(Dataset entries)

........

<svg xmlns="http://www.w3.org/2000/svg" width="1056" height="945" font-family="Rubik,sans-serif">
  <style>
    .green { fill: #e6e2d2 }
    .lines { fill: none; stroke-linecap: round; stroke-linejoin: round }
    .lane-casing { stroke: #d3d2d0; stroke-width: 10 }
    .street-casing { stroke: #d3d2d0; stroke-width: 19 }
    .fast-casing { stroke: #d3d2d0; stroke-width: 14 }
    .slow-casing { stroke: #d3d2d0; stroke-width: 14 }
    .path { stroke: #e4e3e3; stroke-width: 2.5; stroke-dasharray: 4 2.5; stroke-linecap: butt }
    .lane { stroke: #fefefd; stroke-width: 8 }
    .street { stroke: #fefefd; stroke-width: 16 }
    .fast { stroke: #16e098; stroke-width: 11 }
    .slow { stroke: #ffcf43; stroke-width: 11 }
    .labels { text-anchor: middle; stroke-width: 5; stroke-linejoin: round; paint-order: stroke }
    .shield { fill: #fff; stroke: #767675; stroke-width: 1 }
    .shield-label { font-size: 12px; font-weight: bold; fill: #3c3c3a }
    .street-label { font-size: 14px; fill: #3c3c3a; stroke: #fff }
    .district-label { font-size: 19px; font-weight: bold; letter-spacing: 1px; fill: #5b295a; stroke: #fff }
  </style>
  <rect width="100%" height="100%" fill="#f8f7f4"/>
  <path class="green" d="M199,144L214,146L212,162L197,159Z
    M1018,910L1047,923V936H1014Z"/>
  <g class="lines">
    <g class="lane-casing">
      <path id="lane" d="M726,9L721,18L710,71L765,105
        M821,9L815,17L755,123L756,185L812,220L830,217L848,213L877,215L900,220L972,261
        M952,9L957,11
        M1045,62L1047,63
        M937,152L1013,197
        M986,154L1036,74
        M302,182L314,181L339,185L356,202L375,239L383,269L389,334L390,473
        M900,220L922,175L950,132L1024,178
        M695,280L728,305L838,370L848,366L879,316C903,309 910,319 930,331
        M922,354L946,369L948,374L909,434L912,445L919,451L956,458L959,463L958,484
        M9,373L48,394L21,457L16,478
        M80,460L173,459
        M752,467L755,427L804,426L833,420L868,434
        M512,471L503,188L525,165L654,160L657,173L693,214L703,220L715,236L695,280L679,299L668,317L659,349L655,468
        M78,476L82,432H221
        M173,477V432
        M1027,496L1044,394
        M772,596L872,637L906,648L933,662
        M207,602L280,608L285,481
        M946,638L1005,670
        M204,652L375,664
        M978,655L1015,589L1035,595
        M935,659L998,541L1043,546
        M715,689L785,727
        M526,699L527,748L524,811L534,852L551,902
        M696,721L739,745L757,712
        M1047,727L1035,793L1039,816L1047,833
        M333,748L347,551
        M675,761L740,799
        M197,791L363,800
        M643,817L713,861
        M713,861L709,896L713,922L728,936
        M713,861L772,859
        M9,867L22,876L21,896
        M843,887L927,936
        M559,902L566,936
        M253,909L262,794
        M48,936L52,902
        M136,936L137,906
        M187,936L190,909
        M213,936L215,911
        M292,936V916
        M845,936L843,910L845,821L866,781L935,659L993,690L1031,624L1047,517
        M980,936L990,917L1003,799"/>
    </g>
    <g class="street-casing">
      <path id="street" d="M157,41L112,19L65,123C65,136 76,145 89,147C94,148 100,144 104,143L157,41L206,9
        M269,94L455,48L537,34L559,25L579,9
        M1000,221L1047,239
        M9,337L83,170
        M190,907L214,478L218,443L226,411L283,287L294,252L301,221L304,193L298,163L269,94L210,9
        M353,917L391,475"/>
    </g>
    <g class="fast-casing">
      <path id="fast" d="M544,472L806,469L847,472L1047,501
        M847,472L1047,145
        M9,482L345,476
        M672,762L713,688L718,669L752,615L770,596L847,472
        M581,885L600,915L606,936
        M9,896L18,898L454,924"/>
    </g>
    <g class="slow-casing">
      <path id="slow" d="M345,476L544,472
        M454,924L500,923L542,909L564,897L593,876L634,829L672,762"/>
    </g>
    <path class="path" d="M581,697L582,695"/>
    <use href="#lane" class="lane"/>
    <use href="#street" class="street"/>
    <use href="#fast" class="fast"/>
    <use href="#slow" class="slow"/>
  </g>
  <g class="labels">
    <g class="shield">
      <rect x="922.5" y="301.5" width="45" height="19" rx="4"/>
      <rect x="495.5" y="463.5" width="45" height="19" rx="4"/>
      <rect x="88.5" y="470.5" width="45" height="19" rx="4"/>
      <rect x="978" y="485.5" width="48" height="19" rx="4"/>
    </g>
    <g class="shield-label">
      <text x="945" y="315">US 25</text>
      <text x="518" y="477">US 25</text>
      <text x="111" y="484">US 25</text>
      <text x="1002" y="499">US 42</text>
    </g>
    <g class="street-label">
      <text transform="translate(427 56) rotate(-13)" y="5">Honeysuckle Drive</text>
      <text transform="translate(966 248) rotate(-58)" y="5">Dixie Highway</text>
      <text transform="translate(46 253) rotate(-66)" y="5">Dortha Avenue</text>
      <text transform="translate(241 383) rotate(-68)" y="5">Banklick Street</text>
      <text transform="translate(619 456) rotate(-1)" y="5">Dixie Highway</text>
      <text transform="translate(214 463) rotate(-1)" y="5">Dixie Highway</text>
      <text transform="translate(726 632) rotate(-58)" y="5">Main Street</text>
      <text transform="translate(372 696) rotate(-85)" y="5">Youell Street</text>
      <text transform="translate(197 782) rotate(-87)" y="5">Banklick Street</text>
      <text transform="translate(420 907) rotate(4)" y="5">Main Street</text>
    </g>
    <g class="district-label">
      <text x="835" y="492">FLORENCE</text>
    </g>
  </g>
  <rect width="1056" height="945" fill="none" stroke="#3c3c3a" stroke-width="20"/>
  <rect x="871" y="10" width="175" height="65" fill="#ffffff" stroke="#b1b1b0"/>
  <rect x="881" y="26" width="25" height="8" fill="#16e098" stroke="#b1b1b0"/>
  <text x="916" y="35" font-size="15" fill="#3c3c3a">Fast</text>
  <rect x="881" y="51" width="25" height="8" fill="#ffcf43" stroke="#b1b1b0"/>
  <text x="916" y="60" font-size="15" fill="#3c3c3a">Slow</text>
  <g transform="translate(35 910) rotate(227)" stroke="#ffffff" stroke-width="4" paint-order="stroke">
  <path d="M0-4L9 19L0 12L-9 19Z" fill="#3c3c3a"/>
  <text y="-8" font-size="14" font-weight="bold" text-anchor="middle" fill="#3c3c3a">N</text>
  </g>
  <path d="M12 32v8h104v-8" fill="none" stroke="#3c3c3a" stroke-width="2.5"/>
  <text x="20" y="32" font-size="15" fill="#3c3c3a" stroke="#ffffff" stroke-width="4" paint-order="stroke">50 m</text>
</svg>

........

(Try it): For each line in the data that holds the word "lines", copy the line.

(Written response):
    .lines { fill: none; stroke-linecap: round; stroke-linejoin: round }
  <g class="lines">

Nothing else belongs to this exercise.